Esta ha sido la clave de toda su vida posterior: no ha vuelto a llorar y ha dejado atrás su infancia: sin recorrer, sin superar, sin asumir.
¡Cuántas vidas han sido rotas por el sentimiento de culpabilidad de un menor por los problemas de sus padres!
Bruce Willis contempla la escena y comprende que ahí está el momento traumático de su pasado que ha configurado su vida desde la apariencia y la falta de amor. Contempla a su padre gritar de impotencia y se ve a sí mismo llorar sin comprender, asustado y sin respuesta. Ahí comenzó el tic, ahí dejó de llorar para siempre, ahí saltó hacia una adultez sin madurez, sin cimientos, sin infancia. A partir de ese momento se inmunizó contra toda debilidad… y perdió la alegría.
Entonces, rompe a llorar y se abraza a sí mismo en la niñez, abraza su infancia y su debilidad. Este es el momento clave de la película: abrazar el propio pasado, quererse a sí mismo en lo que ha sido; vivir en la verdad, no en la huida; vivir en lo real, no en la imagen. ¡Qué sanador sería contemplar esta escena despacio y mirarnos a nosotros mismos con todo lo que hemos vivido! El gran trauma de la vida es no quererse a uno mismo, despreciar el pasado, la historia, las personas que estuvieron junto a nosotros.
¡Aprender a volver a llorar, asumir y limpiar lo que somos desde el agua del alma que todo lo sana!
En el mismo instante en que llora y se abraza a sí mismo, el protagonista perdona a su padre: explica al niño el porqué de sus gritos, comprende los miedos de su padre y su impotencia. Es imposible aprender a perdonar a los demás si no somos capaces de amarnos a nosotros mismos.
Efectivamente, no se puede cambiar el pasado: se lo dice explícitamente el protagonista como adulto a sí mismo como niño; pero se puede conocer y sanar para poder cambiar el presente. Nuestra historia es la fuerza que tenemos para construir nuestra vida; a menudo, esta fuerza se convierte en destructora y se vive como una carga difícil de soportar, como un lugar del que se debe huir. El miedo a nosotros mismos es la gran losa que impide la felicidad. Pero es posible superar el miedo y afrontar sus causas.

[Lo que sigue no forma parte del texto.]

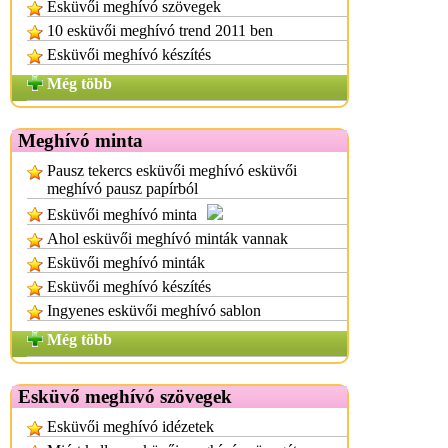
Esküvői meghívó szövegek
10 esküvői meghívó trend 2011 ben
Esküvői meghívó készítés
Még több
Meghívó minta
Pausz tekercs esküvői meghívó esküvői
meghívó pausz papírból
Esküvői meghívó minta
Ahol esküvői meghívó minták vannak
Esküvői meghívó minták
Esküvői meghívó készítés
Ingyenes esküvői meghívó sablon
Még több
Esküvő meghívó szövegek
Esküvői meghívó idézetek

Es verdad que hace falta mucha valentía, mucha fuerza interior; hace falta, más aún, mucha humildad y deseos de verdad. Y hace falta, también, recibir ayuda. Nadie puede construir solo una vida con sentido; podemos triunfar en solitario, pero nunca podremos hacer llegar, aislados, la alegría al corazón. Solo los demás nos hacen sonreír.
Es importante encontrar una motivación que nos empuje a buscar ayuda, a vivir en la verdad, a bucear sin miedos en lo que nos configura desde dentro y desde atrás.
He compartido la película El chico con amigos y alumnos: he visto sus rostros llenarse de sorpresa, como el mío, porque esta parábola sin pretensiones aporta mucha luz para la educación desde su ternura y sencillez.